Stored data
BEGIN
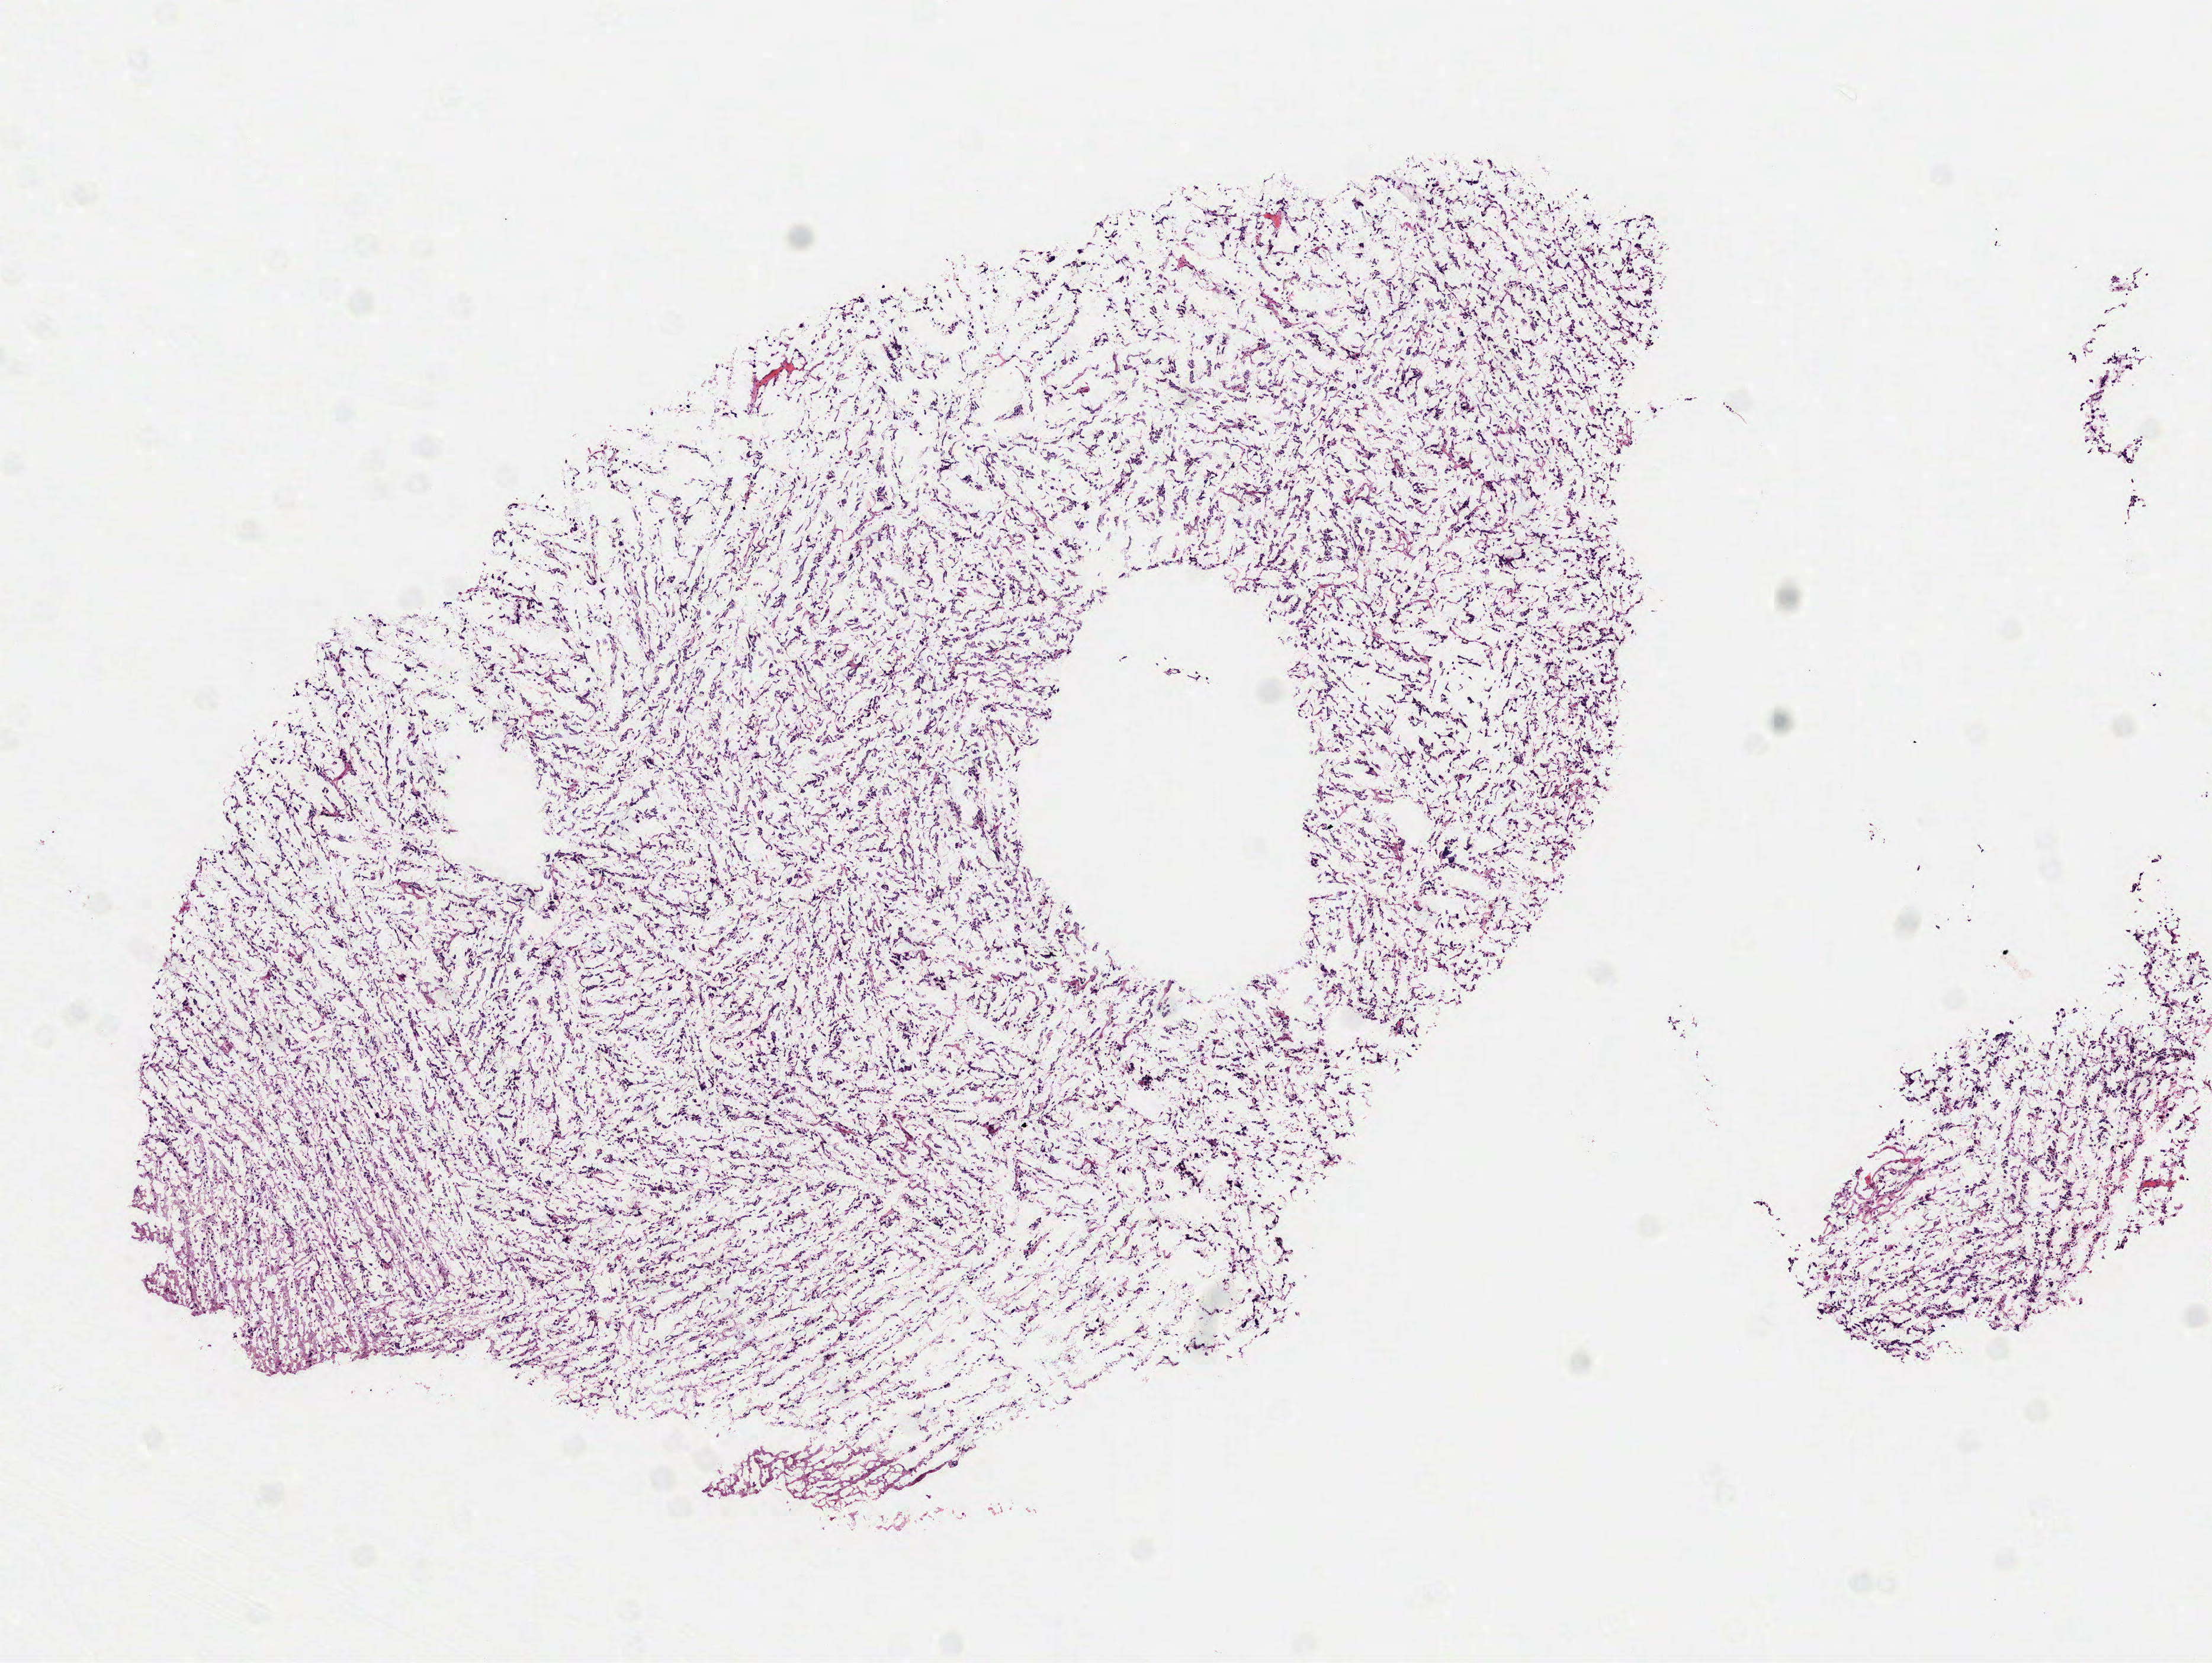
H&E whole-slide image — a low-resolution overview of the entire scanned area, about 7.5 x 5.7 mm (acquisition: 40x scan). Frozen section from the top of the tissue portion. Brain, primary tumour sample. Female patient; age at initial diagnosis 53 years. Slide review estimates, as recorded: tumour cells 100%, tumour nuclei 80%, normal cells 0%, stromal cells 0%, necrosis 0%.
Diagnosis: Glioblastoma.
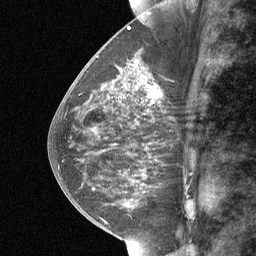
Breast MRI (dynamic contrast-enhanced), one sagittal slice. Position 31 of 64 along the scan axis. Dynamic contrast-enhanced study with each time point stored as its own series, time point 2 of 3 at this slice position (early post-contrast, ordered by acquisition time). 1.5 T. TE 4.8 ms, TR 27 ms. 256 × 256 image matrix, field of view 180 × 180 mm. Female patient, age 59 years. From the clinical record (not read from this slice): setting: breast cancer imaged before/during neoadjuvant chemotherapy; receptor status: triple-negative.
Outlined on this slice (semi-automatic segmentation, software-assisted and operator-edited):
- analysis volume of interest (the breast-tissue region the enhancement analysis was run in; not a lesion): bounding box [x1, y1, x2, y2] px = [127, 66, 165, 118]
- tumour enhancement mask (voxels above the 90 % enhancement threshold inside the analysis volume of interest): [154, 88, 159, 97]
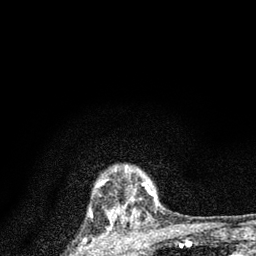
Breast MRI (dynamic contrast-enhanced), one axial slice; position 71 of 80 along the scan axis; cropped to one breast; dynamic contrast-enhanced series, time point 2 of 7 at this slice position (early post-contrast); 3 T; TE 2.2 ms, TR 6 ms; 2 mm slice thickness; 256 × 256 image matrix, field of view 140 × 140 mm. Female patient.
Structures marked on this image (semi-automatic segmentation, software-assisted and operator-edited):
- enhancing-tissue mask used for the functional tumour volume (all voxels passing the contrast-enhancement thresholds inside the analysis volume; usually the tumour): bounding box (x1, y1, x2, y2) in pixels: (111, 188, 154, 223)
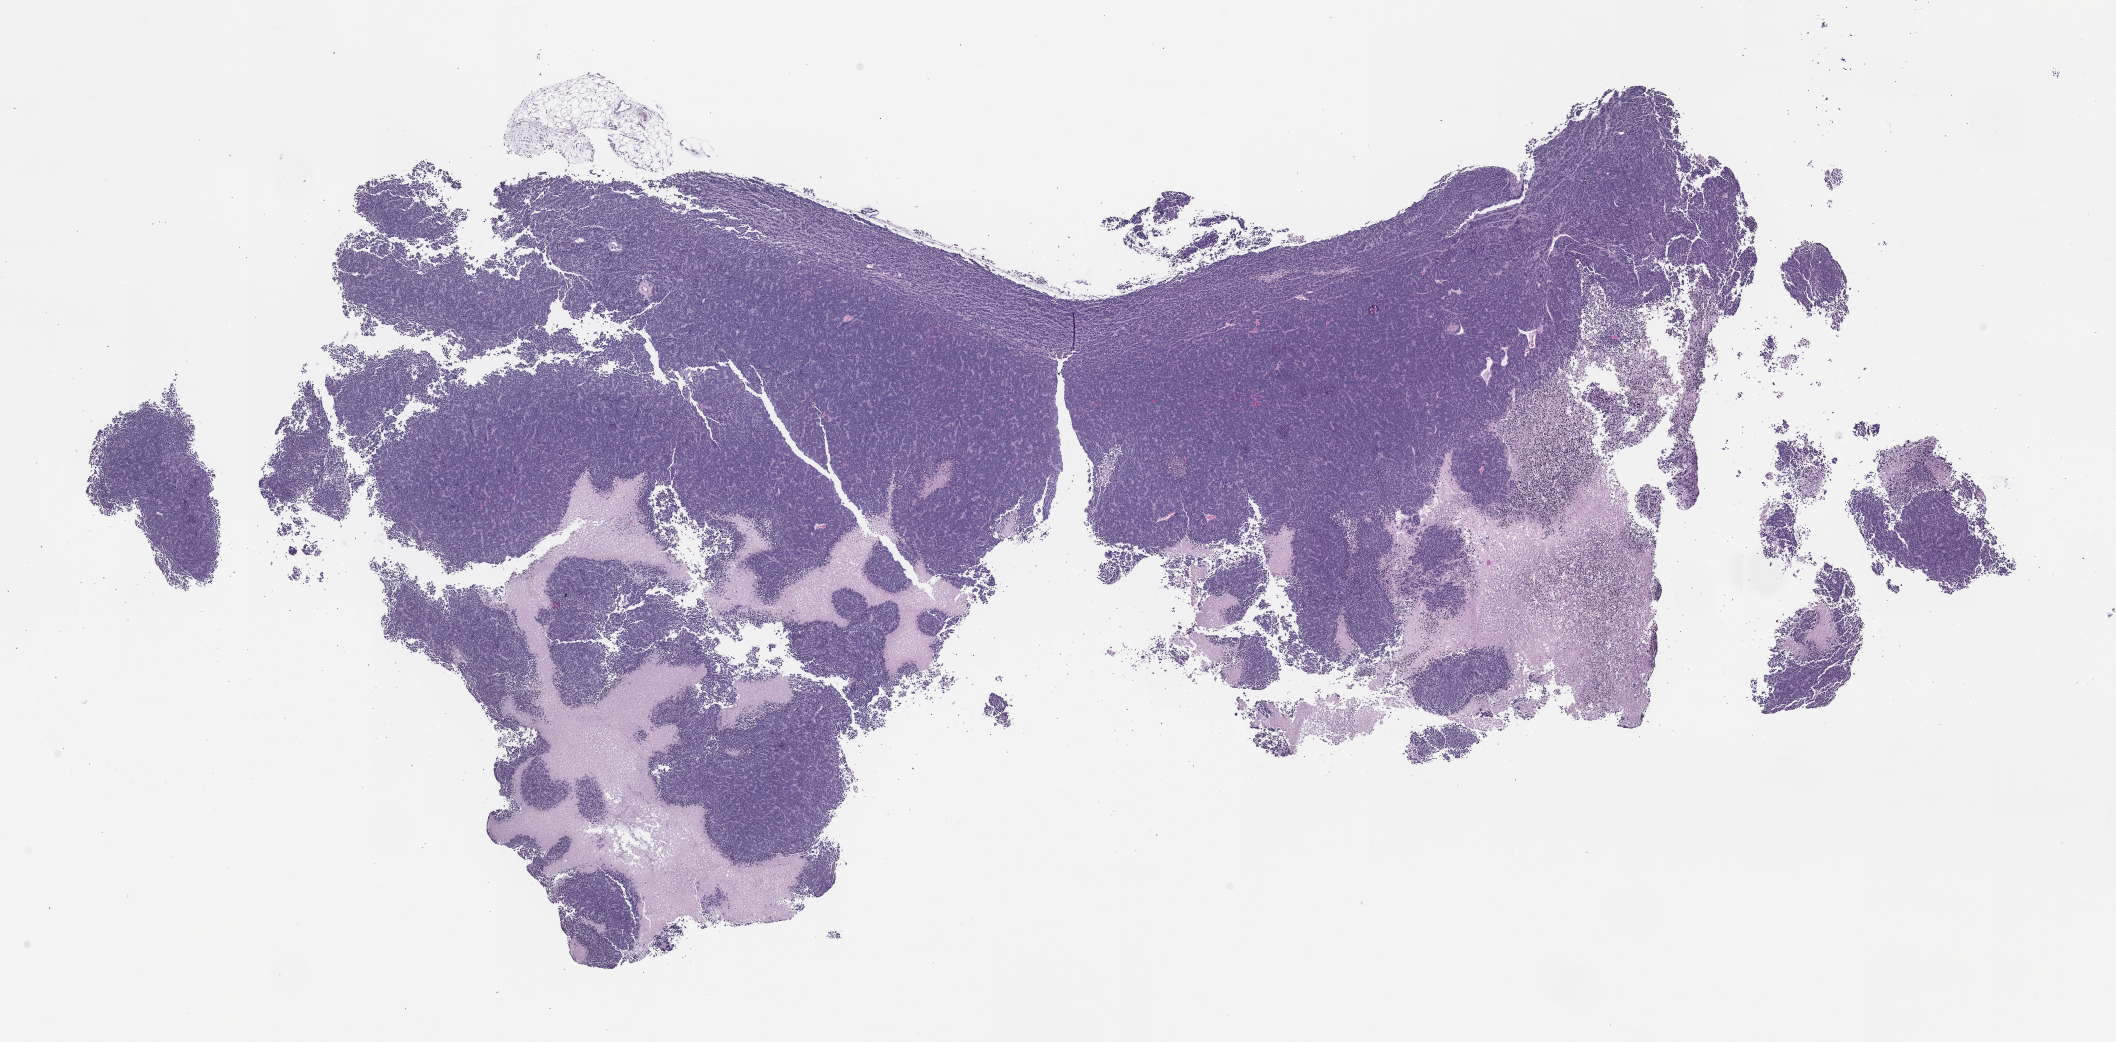
Hematoxylin and eosin (H&E) whole-slide image of a patient-derived xenograft (PDX) tumor grown in a mouse, passage 3, a low-resolution overview of the entire scanned area, about 17.0 x 8.4 mm, FFPE section, originating tumor site category: musculoskeletal.
* originating patient diagnosis: Ewing Sarcoma|Primitive Neuroectodermal Tumor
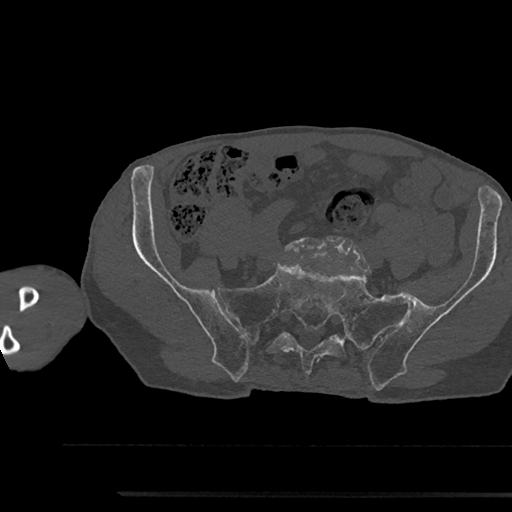
CT including the spine, one axial slice; slice 288 of 797 in the series (ordered by position); reconstruction kernel Br40s/3; 120 kVp; bone window (W 1800 / L 400 HU); 0.5 mm slice thickness; 512 × 512 image matrix. Patient: male, 79 years. Case-level facts recorded for this patient, not image findings: primary cancer: prostate.
Structures marked on this image (semi-automatic segmentation, software-assisted and operator-edited):
- L5 vertebra: bounding box [x1, y1, x2, y2] px = [284, 238, 358, 265]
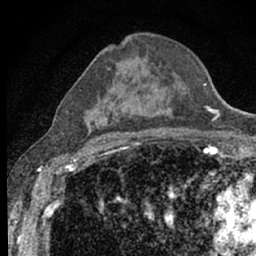
Breast MRI (dynamic contrast-enhanced), one axial slice; position 36 of 66 along the scan axis; cropped to one breast; dynamic contrast-enhanced series, time point 2 of 7 at this slice position (early post-contrast); 1.5 T; TE 3.1 ms, TR 6.4 ms; 2.4 mm slice thickness; 256 × 256 image matrix, field of view 130 × 130 mm. Female patient.
Outlined on this slice (semi-automatically segmented with operator editing):
- enhancing-tissue mask used for the functional tumour volume (all voxels passing the contrast-enhancement thresholds inside the analysis volume; usually the tumour): bounding box (x1, y1, x2, y2) in pixels: (80, 68, 185, 141)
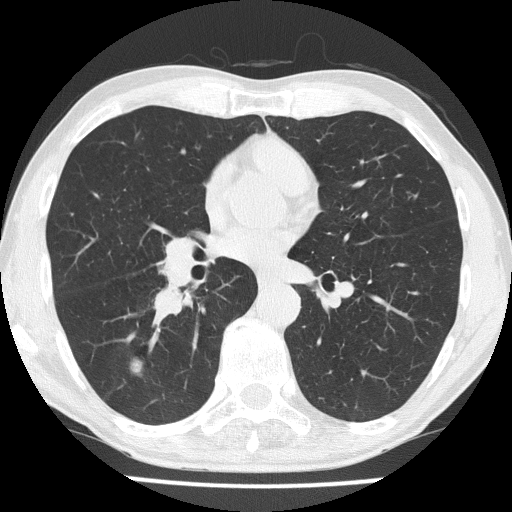
Low-dose screening chest CT, one axial slice. Position 85 of 186 along the scan axis. 120 kVp. Lung window (W 1500 / L -600 HU). 512 × 512 image matrix, field of view 328 × 328 mm.
Annotated regions visible in this slice (manually delineated by an expert):
- lesion 1 (tumor, lower lobe of right lung): bounding box <130,357,144,374> (left, top, right, bottom; pixels)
END
• Assigned task
The full text of the data above, exact and without pictures, is what to return.

• Answer to the problem
H&E whole-slide image — a low-resolution overview of the entire scanned area, about 7.5 x 5.7 mm (acquisition: 40x scan). Frozen section from the top of the tissue portion. Brain, primary tumour sample. Female patient; age at initial diagnosis 53 years. Slide review estimates, as recorded: tumour cells 100%, tumour nuclei 80%, normal cells 0%, stromal cells 0%, necrosis 0%.
Diagnosis: Glioblastoma.
Breast MRI (dynamic contrast-enhanced), one sagittal slice. Position 31 of 64 along the scan axis. Dynamic contrast-enhanced study with each time point stored as its own series, time point 2 of 3 at this slice position (early post-contrast, ordered by acquisition time). 1.5 T. TE 4.8 ms, TR 27 ms. 256 × 256 image matrix, field of view 180 × 180 mm. Female patient, age 59 years. From the clinical record (not read from this slice): setting: breast cancer imaged before/during neoadjuvant chemotherapy; receptor status: triple-negative.
Outlined on this slice (semi-automatic segmentation, software-assisted and operator-edited):
- analysis volume of interest (the breast-tissue region the enhancement analysis was run in; not a lesion): bounding box [x1, y1, x2, y2] px = [127, 66, 165, 118]
- tumour enhancement mask (voxels above the 90 % enhancement threshold inside the analysis volume of interest): [154, 88, 159, 97]
Breast MRI (dynamic contrast-enhanced), one axial slice; position 71 of 80 along the scan axis; cropped to one breast; dynamic contrast-enhanced series, time point 2 of 7 at this slice position (early post-contrast); 3 T; TE 2.2 ms, TR 6 ms; 2 mm slice thickness; 256 × 256 image matrix, field of view 140 × 140 mm. Female patient.
Structures marked on this image (semi-automatic segmentation, software-assisted and operator-edited):
- enhancing-tissue mask used for the functional tumour volume (all voxels passing the contrast-enhancement thresholds inside the analysis volume; usually the tumour): bounding box (x1, y1, x2, y2) in pixels: (111, 188, 154, 223)
Hematoxylin and eosin (H&E) whole-slide image of a patient-derived xenograft (PDX) tumor grown in a mouse, passage 3, a low-resolution overview of the entire scanned area, about 17.0 x 8.4 mm, FFPE section, originating tumor site category: musculoskeletal.
* originating patient diagnosis: Ewing Sarcoma|Primitive Neuroectodermal Tumor
CT including the spine, one axial slice; slice 288 of 797 in the series (ordered by position); reconstruction kernel Br40s/3; 120 kVp; bone window (W 1800 / L 400 HU); 0.5 mm slice thickness; 512 × 512 image matrix. Patient: male, 79 years. Case-level facts recorded for this patient, not image findings: primary cancer: prostate.
Structures marked on this image (semi-automatic segmentation, software-assisted and operator-edited):
- L5 vertebra: bounding box [x1, y1, x2, y2] px = [284, 238, 358, 265]
Breast MRI (dynamic contrast-enhanced), one axial slice; position 36 of 66 along the scan axis; cropped to one breast; dynamic contrast-enhanced series, time point 2 of 7 at this slice position (early post-contrast); 1.5 T; TE 3.1 ms, TR 6.4 ms; 2.4 mm slice thickness; 256 × 256 image matrix, field of view 130 × 130 mm. Female patient.
Outlined on this slice (semi-automatically segmented with operator editing):
- enhancing-tissue mask used for the functional tumour volume (all voxels passing the contrast-enhancement thresholds inside the analysis volume; usually the tumour): bounding box (x1, y1, x2, y2) in pixels: (80, 68, 185, 141)
Low-dose screening chest CT, one axial slice. Position 85 of 186 along the scan axis. 120 kVp. Lung window (W 1500 / L -600 HU). 512 × 512 image matrix, field of view 328 × 328 mm.
Annotated regions visible in this slice (manually delineated by an expert):
- lesion 1 (tumor, lower lobe of right lung): bounding box <130,357,144,374> (left, top, right, bottom; pixels)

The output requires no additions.